We really value this honest and direct feedback. Thank you for telling your experience. Obviously, we would love to change your mind and we will continue to improve the database and server product to hopefully earn that in the future.

jonathan_mace · on Jan 19, 2017

Similar work from the research world: Diamond: Automating Data Management and Storage for Wide-Area, Reactive Applications

https://www.usenix.org/conference/osdi16/technical-sessions/...

rjdlee · on Jan 19, 2017

Does anyone know how this compares to Parse (I'm new to app development)?

brmunk · on Jan 20, 2017

Being from Realm, I might not be the right one to give you a balanced view, but I can at least try a bit:

One huge difference is that Parse is no longer developed by a company after Facebook abandoned it. It's been open sourced and its future is up to the community.

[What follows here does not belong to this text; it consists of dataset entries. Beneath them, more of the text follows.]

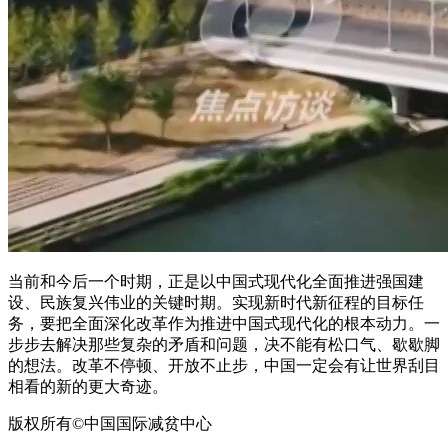
当前和今后一个时期，正是以中国式现代化全面推进强国建
设、民族复兴伟业的关键时期。实现新时代新征程的目标任
务，要把全面深化改革作为推进中国式现代化的根本动力。一
步步去解决那些复杂的矛盾和问题，决不能有松口气、歇歇脚
的想法。改革不停顿、开放不止步，中国一定会有让世界刮目
相看的新的更大奇迹。
版权所有©中国国际减贫中心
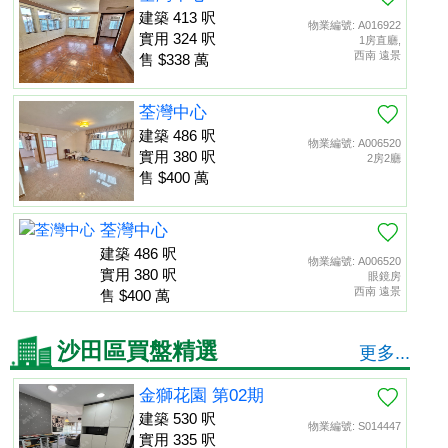
建築 413 呎
物業編號: A016922
實用 324 呎
1房直廳,
西南 遠景
售 $338 萬
荃灣中心
建築 486 呎
物業編號: A006520
實用 380 呎
2房2廳
售 $400 萬
荃灣中心
建築 486 呎
物業編號: A006520
實用 380 呎
眼鏡房
西南 遠景
售 $400 萬
沙田區買盤精選
更多...
金獅花園 第02期
建築 530 呎
物業編號: S014447
實用 335 呎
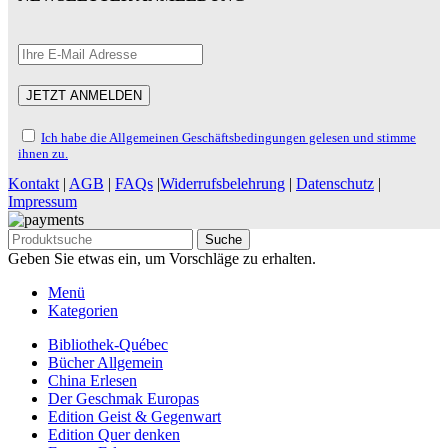
Ich habe die Allgemeinen Geschäftsbedingungen gelesen und stimme
ihnen zu.
Kontakt
|
AGB
|
FAQs
|
Widerrufsbelehrung
|
Datenschutz
|
Impressum
Suche
Geben Sie etwas ein, um Vorschläge zu erhalten.
Menü
Kategorien
Bibliothek-Québec
Bücher Allgemein
China Erlesen
Der Geschmak Europas
Edition Geist & Gegenwart
Edition Quer denken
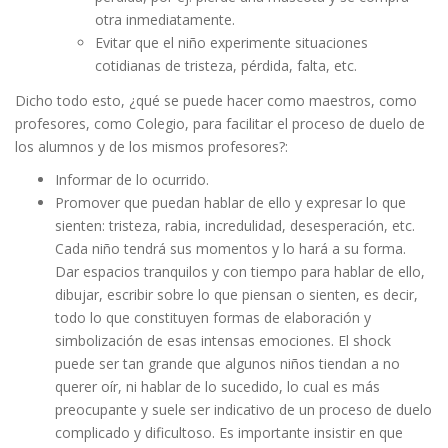
otra inmediatamente.
Evitar que el niño experimente situaciones
cotidianas de tristeza, pérdida, falta, etc.
Dicho todo esto, ¿qué se puede hacer como maestros, como
profesores, como Colegio, para facilitar el proceso de duelo de
los alumnos y de los mismos profesores?:
Informar de lo ocurrido.
Promover que puedan hablar de ello y expresar lo que
sienten: tristeza, rabia, incredulidad, desesperación, etc.
Cada niño tendrá sus momentos y lo hará a su forma.
Dar espacios tranquilos y con tiempo para hablar de ello,
dibujar, escribir sobre lo que piensan o sienten, es decir,
todo lo que constituyen formas de elaboración y
simbolización de esas intensas emociones. El shock
puede ser tan grande que algunos niños tiendan a no
querer oír, ni hablar de lo sucedido, lo cual es más
preocupante y suele ser indicativo de un proceso de duelo
complicado y dificultoso. Es importante insistir en que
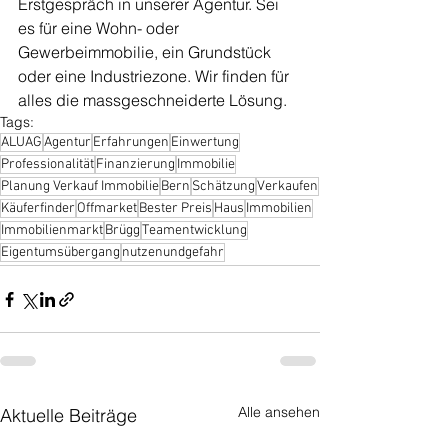
Erstgespräch in unserer Agentur. Sei 
es für eine Wohn- oder 
Gewerbeimmobilie, ein Grundstück 
oder eine Industriezone. Wir finden für 
alles die massgeschneiderte Lösung. 
Tags:
ALUAG
Agentur
Erfahrungen
Einwertung
Professionalität
Finanzierung
Immobilie
Planung Verkauf Immobilie
Bern
Schätzung
Verkaufen
Käuferfinder
Offmarket
Bester Preis
Haus
Immobilien
Immobilienmarkt
Brügg
Teamentwicklung
Eigentumsübergang
nutzenundgefahr
Alle ansehen
Aktuelle Beiträge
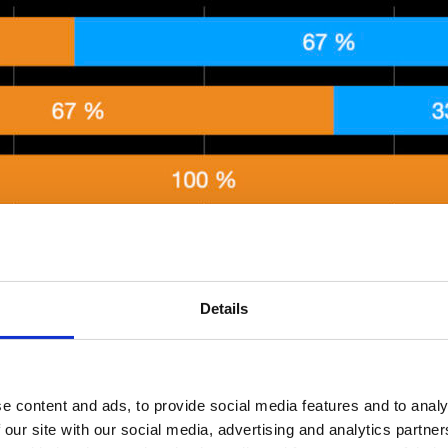
Details
odeller som Tillväxtjobb kommer att kräva samordnade insat
beta tillsammans för att skapa hållbara lösningar. Med tank
e content and ads, to provide social media features and to analy
 testas och utvärderas snabbt.
 our site with our social media, advertising and analytics partn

Another is very related to this article. Realm resolves all your conflicts automatically, the developer doesn't have to do that. That's even done more fine grained at the property level.

Realms focus on being an offline first database means that your data is always available locally.

Then there are subjective differences. Until the launch of the Realm Mobile Platform, Realm has not had a solution for syncing to a backend. We have a lot of users who have chosen to use Realm locally and Parse as the backend. I guess that's a testament to the local database features from Realm. But with the new syncing solution, that's no longer needed, and all the networking code can be forgotten.

I'm sure others can come up with pros for Parse, but if you are not already invested in Parse, I think most would recommend looking elsewhere due to the first point.

tezza · on Jan 19, 2017

the text is very clear and easy to follow, however maybe a few concrete worked examples could help

bigfish24 · on Jan 19, 2017

Thanks for the feedback! Agree it can be a little hard to visualize with just the text alone. We were planning on follow up posts, so we will make sure to include diagrams.